Review: Daddy Long Legs’ ‘Street Sermons’ Preaches Unhinged Rock ‘N Roll with Rural Rhythm and Blues

Daddy Long Legs
Street Sermons
(Yep Roc)
3 1/2 out of 5 stars

Videos by American Songwriter

You don’t need to traverse the rough side of New York City to understand what living there is like. Just push play on this, the fourth studio release (there was also a roaring live set), from the Big Apple’s Daddy Long Legs, the area’s most driving, intimidating, and rambunctious blues/garage/punk outfit.

The longtime trio has recently expanded to a quartet for live shows, although these performances are stripped to the bone as just a three-piece. Frontman/singer/harmonica playing Brian “Daddy Long Legs” Hurd sings like Jim Morrison after a particularly debauched night. He also blows with category four hurricane force, taking cues from amplified harp legends like Little Walter, adding the rocking thrust of Paul Butterfield, and slathering the dust of the J Geils Band’s Magic Dick over these dozen corkers. You can almost see the audio board pegging into the red when he gets musically juiced up.  

The threesome craft a tough, leathery set of a dozen generally rowdy numbers, each bathed with a “mutual love of wild and unhinged rock ‘n’ roll and rural rhythm and blues music,” as Hurd states in the publicity notes. Producer Oakley Munson, who also works with the similarly woolly The Nude Party, captures Daddy Long Legs’ plucky, somewhat ramshackle thrust, adding occasional organ, piano, and sax, without diluting the band’s raw meat and potatoes approach.

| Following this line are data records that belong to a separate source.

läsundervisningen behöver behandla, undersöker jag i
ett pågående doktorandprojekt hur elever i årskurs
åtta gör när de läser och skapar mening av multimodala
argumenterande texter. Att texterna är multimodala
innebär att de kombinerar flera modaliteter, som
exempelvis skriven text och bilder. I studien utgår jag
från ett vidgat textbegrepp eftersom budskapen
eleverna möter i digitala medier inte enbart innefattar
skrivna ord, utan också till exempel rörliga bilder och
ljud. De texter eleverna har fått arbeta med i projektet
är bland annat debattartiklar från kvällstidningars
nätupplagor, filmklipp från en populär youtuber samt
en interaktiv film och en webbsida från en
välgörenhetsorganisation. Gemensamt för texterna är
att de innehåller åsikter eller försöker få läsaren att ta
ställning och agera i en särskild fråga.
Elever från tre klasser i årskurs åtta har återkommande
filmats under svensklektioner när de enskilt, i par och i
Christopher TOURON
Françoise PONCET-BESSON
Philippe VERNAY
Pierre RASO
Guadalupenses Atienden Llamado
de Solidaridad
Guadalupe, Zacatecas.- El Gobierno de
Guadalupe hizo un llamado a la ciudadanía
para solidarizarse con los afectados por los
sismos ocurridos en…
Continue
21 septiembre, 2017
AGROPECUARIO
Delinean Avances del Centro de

There aren’t many acts with a lone guitarist that take fewer solos than Murat Aktürk. He’s content to grind rugged rhythm lines highlighting the songs’ grimy, urban vibe without needing to steal the spotlight from Hurd’s explosive harp work. This is also the only album in existence that includes both The Lovin’ Spoonful’s John Sebastian (playing barely there baritone guitar on the suggestive “Walk Right In”-styled “Ding-Ding Man”) and punk rocker turned singer/songwriter Wreckless Eric (on backing vocals). While neither brings much to the sound, their appearance displays the range of Daddy Long Legs’ swath.            

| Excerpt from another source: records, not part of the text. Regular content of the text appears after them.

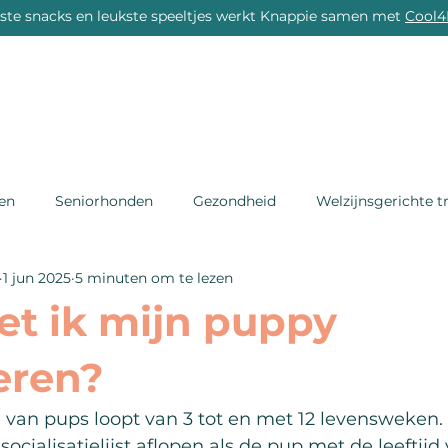
rste snacks en leukste speeltjes werkt Knappie samen met
Cool4
DE ACADEMY
DE BIBLIOTHEEK
DE LEEFSCHO
en
Seniorhonden
Gezondheid
Welzijnsgerichte t
1 jun 2025
5 minuten om te lezen
t ik mijn puppy
seren?
e van pups loopt van 3 tot en met 12 levensweken.
ocialisatielijst aflopen als de pup met de leeftijd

The opening title track introduces us to a swampy chain-gang rhythm as the band sings Work with one another/Not against each other in the album’s most socio-political lyrics. Alternately, the closing “Electro-Motive Blues” chugs along like the titular train reference ready to derail as Hurd huffs and puffs over bluesy chords and a gutsy double time beat singing Got nowhere to go but I got someplace to be with punky abandon.

A murky, unkempt city-styled sensibility flows through this music. The group runs boisterous blues and raucous rock into a grinder, spitting out a tumultuous concoction and creating an uneasy feeling of walking down the street late at night in a dangerous neighborhood.

Keep moving….don’t look back, and play Daddy Long Legs as you hustle down the block.